A restaurant owner at the Hartamas Shopping Centre, who declined to be named, said businesses would only go to malls that were properly built.
“If the developer doesn’t do a good job, you don’t attract the right talent,” the man in his early 40s told Al Jazeera.
Catering to residents of the upmarket Sri Hartamas area, he said the mall had both “extremely” bad and good days.
As such, tenants like him, he said, have to be “very creative” in their marketing to pull in customers.
Hartamas Shopping Centre, Glo Damansara, 3 Damansara and Pavilion Damansara Heights did not respond to requests for comment.
Malaysia Shopping Malls Association president Phang Sau Lian said retailers need to work harder than ever to stand out in Malaysia’s “crowded” retail landscape.
“Consumer trends are lightning fast, and malls must constantly adapt to stay relevant and competitive,” Phang told Al Jazeera, adding that the reasons for underperforming malls include “less than optimum” locations, inaccessibility and oversaturation.
Phang said the most significant shift in consumer trends in recent years has been the emergence of food and beverage outlets as the “key driver” of mall traffic.
“Their percentage of total leased space (has) soared to nearly 30 percent, compared to a single-digit share a decade ago,” she said, adding that the trend is likely to continue.
Foo Gee Jen, an adviser with real estate consultancy CBRE-WTW, said consumers in Malaysia today are often seeking an “experience” beyond just shopping.
“It’s no longer just about buying. All the shopping malls are trying to compete in terms of experience,” Foo told Al Jazeera, pointing to facilities such as TRX Mall’s public gardens and arts and culture centres at other complexes.
“Ageing malls that have not been upgrading are not able to cope,” Foo said.
“If anyone wants to build more malls, they should not be competing against existing ones, but complement (them), because it’s (the scene) very much saturated.”
The difficult environment has led some mall owners to adopt unorthodox approaches to staying in business.
In a since-deleted TikTok video posted in May, a man was shown giving a tour of a Bitcoin mining farm he claimed to be running out of an empty mall in the southwestern state of Malacca.
In September 2021, Malacca-based property developer Hatten Land signed a deal with a Singaporean company to jointly operate at least 1,000 crypto rigs on its properties in the state.
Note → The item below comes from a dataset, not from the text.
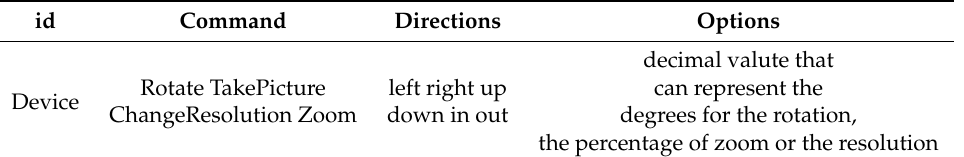
Table 3. Commands that can be received by a camera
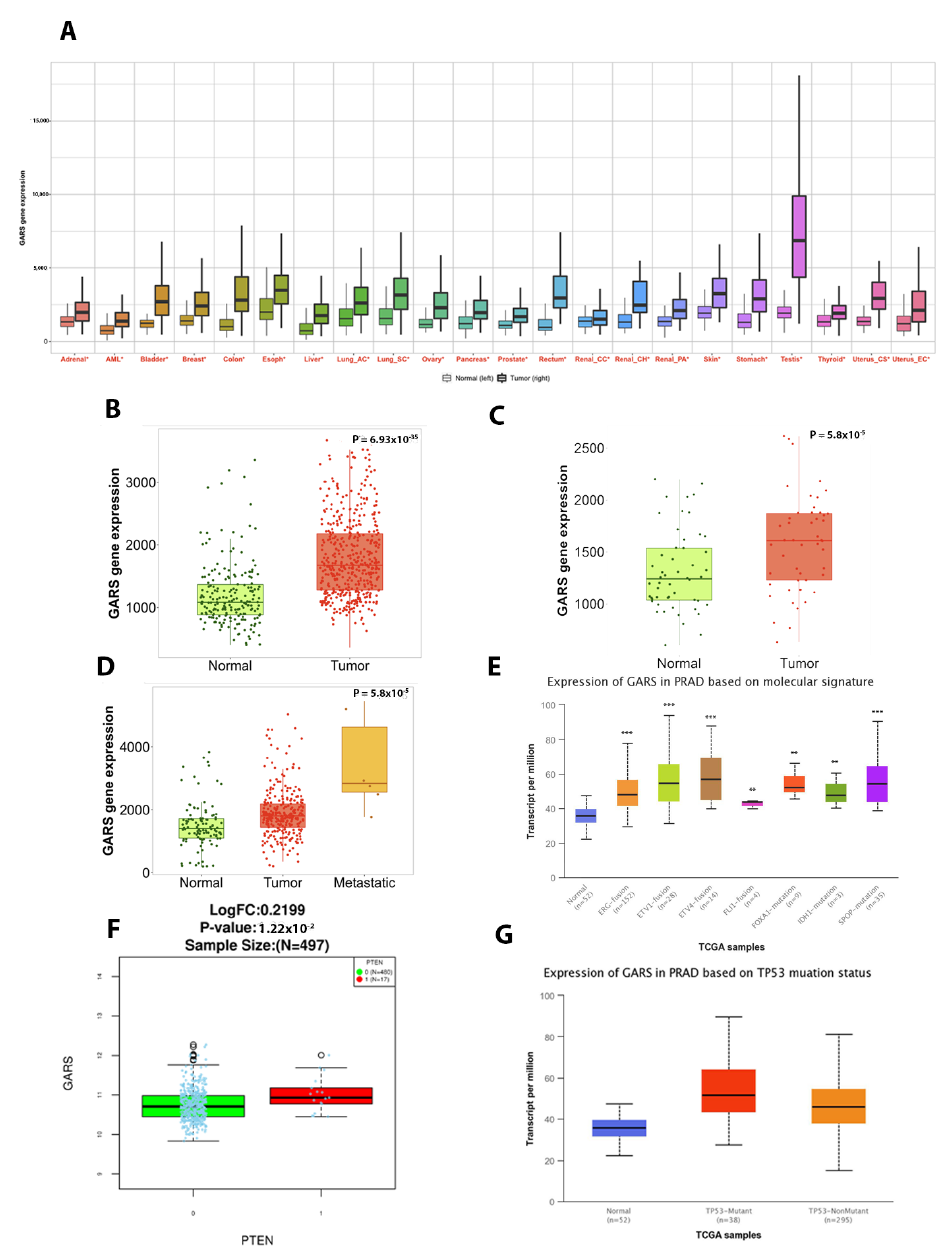
Figure 3. Gene expression analysis of GARS in tumors and normal tissues. ( A ) Boxplots represent the GARS mRNA gene expression in 22 types of cancer in Tumor (right) and normal (left). The Mann–Whitney U test was used, and significant difference is marked with red * ( p < 0.01). ( B – D ) Boxplots represent the GARS RNA-seq gene expression in ( B ) PCa tumor and normal tissue from non-cancerous patients, ( C ) Pca tumor and paired adjacent-normal tissue, ( D ) Pca tumor, normal tissue, and metastatic Pca. ( E ) Boxplots showing GARS association with common PCa mutations ( ERG , ETV1 , ETV4 , FLI1 , FOXA1 , IDH1 and SPOP ) (Asterisks indicate significant p value, * p value < 0.05, ** p value < 0.01, *** p value < 0.0001). ( F ) Boxplots representing GARS gene expression in relation to PTEN loss (0—wild type, 1—loss mutations). ( G ) Boxplot shows GARS gene expression in relation to TP53 mutations (red represents mutated gene and green is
“We (are) re-purposing the malls to include ‘green’ cryptocurrency mining activities,” the developer said on its website, without further details.
Malaysia’s middling economic performance has compounded the challenges facing retailers.
While the economy grew a steady if unspectacular 3.7 percent last year, the ringgit has been on a downslide against the US dollar, sinking to a 26-year low of 4.80 in February.
In an analysis of the Malaysian economy in the second half of 2023, global real estate consultancy Knight Frank said that “overall uncertainties … dampened consumer spending.”
Even so, there are few signs of mall construction slowing down.
There are at least 33 “incoming” complexes with 1.13 million square metres (12 million square feet) of retail space and at least another 10 planned, according to the NAPIC.
Back at 3 Damansara on a recent Saturday afternoon, Goh watched a man browse his shelves for a few seconds before walking away.
Business was a lot better when he first moved to the mall in 2012 under different management, in part due to his shop’s location a few doors from a bustling cinema hall, Goh said.
But in March, the cinema’s owners shut the theatre after 15 years in operation, inviting patrons to frequent its other outlets, the closest of which is located in another mall less than a kilometre away.
With little foot traffic on his floor of the mall, Goh said mall management approached him with the idea of moving to a lower level for a similar rental fee.
“I have no idea,” he said, when asked what the mall should do to pull in customers.
But for him, the options are straightforward.
“Either I move out or see other places here,” he said.